Gravely was in junior high school during the time of the Freedom Riders, and admits that he wishes he could have been a part of that movement.
“But I’m not going to lie to you, I don’t know if I would have,” Gravely said. “I would have been afraid, but I really wish I had the spirit and the courage and the opportunity that the Freedom Riders had to do it.”
Many high school students in the audience spoke out saying that they had not learned about the Freedom Riders through their class curriculum.
Gravely said that it is sad to hear that kids aren’t being taught about pivotal elements of the civil rights movement, but he understands why that is the case in public classrooms.
“People in the United States education system talk about victories and good times. They don’t like to talk about the hard times and there’s another issue. ... A lot of people in America are absolutely petrified and fearful of talking about race and making statements that may be considered stupid,” Gravely said.
But instead of perpetuating a mindset of unknowing, Gravely said that it is critical for the community, especially young people, to understand the history of the civil rights movement and the Freedom Riders.
“Not pushing it down their throats, not trying to indoctrinate them. Just tell them and show them the facts from newsreels, from press reports, from statements of the individuals there. They need to know so they have a better understanding where this country has been, where it is now and where it can go,” Gravely said earnestly.
Dillon Richards, a student from Thomas Dale High School, said that he had been told about the Freedom Riders while he was growing up, and he was surprised to find out that a lot of other students his age were unaware of this happening.
“I feel as though people really do need to know about that because we know about who paved the way for the first presidency to now, but we don’t about who paved the way from us being slaves,” Richards said.
Richards said the discussion gave him a newfound sense of how “heavy” the civil rights movement actually was for those involved, and the strength they used to overpower their fears to stand up in the face of serious danger.

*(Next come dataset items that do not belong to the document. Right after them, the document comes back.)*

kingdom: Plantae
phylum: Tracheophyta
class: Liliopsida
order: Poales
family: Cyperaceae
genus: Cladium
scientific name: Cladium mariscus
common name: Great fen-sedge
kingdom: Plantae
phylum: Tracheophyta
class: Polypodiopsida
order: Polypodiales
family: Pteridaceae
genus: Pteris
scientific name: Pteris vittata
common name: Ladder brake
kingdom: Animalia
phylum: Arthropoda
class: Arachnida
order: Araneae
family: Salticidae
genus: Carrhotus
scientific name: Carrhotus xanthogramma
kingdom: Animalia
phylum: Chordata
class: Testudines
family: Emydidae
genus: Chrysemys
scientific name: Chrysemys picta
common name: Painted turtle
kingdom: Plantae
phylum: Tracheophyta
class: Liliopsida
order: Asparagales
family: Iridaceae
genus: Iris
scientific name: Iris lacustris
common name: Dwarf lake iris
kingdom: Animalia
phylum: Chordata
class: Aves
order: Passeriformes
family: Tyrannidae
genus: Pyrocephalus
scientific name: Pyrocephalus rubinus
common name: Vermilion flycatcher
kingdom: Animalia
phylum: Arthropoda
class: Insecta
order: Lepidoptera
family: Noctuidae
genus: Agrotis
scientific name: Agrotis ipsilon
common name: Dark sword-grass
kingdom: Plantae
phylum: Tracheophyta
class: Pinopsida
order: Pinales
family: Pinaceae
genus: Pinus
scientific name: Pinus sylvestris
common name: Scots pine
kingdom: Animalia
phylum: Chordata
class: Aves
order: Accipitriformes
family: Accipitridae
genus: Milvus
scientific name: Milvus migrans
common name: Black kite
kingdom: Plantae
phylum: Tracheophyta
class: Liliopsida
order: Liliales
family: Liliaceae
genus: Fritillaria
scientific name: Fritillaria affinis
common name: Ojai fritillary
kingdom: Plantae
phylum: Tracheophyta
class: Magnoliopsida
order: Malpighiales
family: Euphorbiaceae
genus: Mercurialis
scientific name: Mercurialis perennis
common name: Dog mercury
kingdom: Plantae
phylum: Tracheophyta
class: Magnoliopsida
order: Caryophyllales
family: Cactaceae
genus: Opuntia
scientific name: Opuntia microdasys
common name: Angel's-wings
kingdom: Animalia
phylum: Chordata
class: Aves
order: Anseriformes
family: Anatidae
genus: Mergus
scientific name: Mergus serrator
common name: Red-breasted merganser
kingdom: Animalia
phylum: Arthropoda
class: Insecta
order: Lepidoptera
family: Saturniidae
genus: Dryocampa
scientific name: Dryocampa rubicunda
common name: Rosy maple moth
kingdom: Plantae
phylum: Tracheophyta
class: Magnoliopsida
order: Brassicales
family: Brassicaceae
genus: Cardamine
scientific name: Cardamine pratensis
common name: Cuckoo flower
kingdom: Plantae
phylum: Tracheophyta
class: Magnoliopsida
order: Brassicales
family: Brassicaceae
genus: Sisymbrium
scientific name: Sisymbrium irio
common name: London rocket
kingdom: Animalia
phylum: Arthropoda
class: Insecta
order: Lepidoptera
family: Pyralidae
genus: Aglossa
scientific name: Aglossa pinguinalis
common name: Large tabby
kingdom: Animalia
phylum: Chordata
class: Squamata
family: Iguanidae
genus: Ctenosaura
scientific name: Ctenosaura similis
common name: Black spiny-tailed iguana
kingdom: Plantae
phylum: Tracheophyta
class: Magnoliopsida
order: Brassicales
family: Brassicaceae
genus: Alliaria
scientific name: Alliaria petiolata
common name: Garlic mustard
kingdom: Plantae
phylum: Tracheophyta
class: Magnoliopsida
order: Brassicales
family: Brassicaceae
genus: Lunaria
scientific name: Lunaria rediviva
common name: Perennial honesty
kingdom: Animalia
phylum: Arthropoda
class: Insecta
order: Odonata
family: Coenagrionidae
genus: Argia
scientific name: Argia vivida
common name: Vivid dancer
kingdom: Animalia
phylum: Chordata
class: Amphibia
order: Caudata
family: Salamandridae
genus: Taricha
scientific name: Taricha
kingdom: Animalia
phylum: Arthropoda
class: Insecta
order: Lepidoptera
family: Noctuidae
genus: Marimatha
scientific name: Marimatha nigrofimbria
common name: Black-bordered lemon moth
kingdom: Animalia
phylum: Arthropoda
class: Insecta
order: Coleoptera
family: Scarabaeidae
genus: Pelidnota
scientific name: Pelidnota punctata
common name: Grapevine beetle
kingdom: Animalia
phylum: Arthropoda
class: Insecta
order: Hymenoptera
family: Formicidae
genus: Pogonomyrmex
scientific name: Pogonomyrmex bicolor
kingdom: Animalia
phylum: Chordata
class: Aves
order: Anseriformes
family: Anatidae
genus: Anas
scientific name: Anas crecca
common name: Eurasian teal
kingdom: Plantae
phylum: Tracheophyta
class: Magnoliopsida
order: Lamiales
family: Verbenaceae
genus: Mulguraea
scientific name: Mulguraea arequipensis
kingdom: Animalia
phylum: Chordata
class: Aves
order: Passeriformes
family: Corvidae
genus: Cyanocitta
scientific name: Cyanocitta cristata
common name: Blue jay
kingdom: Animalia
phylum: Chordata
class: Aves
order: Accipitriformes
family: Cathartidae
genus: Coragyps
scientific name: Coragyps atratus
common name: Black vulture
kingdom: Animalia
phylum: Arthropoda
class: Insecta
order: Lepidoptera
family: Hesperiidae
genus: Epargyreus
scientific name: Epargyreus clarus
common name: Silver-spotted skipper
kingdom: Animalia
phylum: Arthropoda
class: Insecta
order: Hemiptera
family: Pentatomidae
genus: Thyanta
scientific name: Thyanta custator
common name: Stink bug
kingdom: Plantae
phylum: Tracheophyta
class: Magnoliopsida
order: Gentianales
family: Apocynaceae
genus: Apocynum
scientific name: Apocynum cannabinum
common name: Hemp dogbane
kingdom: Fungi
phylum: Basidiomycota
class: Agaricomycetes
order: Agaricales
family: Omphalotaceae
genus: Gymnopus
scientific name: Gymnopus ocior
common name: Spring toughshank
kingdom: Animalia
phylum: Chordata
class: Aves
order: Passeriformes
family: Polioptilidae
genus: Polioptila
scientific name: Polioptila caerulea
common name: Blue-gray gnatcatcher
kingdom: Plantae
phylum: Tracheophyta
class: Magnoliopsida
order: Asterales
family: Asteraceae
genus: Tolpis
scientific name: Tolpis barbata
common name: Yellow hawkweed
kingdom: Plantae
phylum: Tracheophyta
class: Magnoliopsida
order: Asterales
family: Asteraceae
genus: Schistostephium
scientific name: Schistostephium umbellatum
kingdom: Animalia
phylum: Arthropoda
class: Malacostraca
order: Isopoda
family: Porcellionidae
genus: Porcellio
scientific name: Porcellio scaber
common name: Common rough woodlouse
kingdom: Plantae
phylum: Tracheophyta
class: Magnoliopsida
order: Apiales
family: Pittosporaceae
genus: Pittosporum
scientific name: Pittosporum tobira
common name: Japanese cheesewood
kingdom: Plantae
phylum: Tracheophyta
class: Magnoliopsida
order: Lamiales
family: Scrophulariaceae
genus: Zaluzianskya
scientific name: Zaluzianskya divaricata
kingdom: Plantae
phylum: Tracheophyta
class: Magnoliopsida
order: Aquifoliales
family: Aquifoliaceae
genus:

“They knew in their hearts and in their minds that this is something that they needed to do, not something that they wanted to do,” Richards said.
Chris Ruth, the assistant director of public affairs for Chesterfield County, said that this was the first of four community discussions revolving around the “Created Equal” film series, documentaries that highlight movements for human rights in American history, where the audience will view certain clips from the films and then conduct kitchen-table discussions with the people around them about the content of the clip.
Ruth said the purpose is to get “people to talk about issues that are difficult” and that “we’re thrilled to have an opportunity to do this.”
The discussion was organized in part by Chesterfield County Black History Committee, Chesterfield County Public Schools and the Chesterfield Public Library.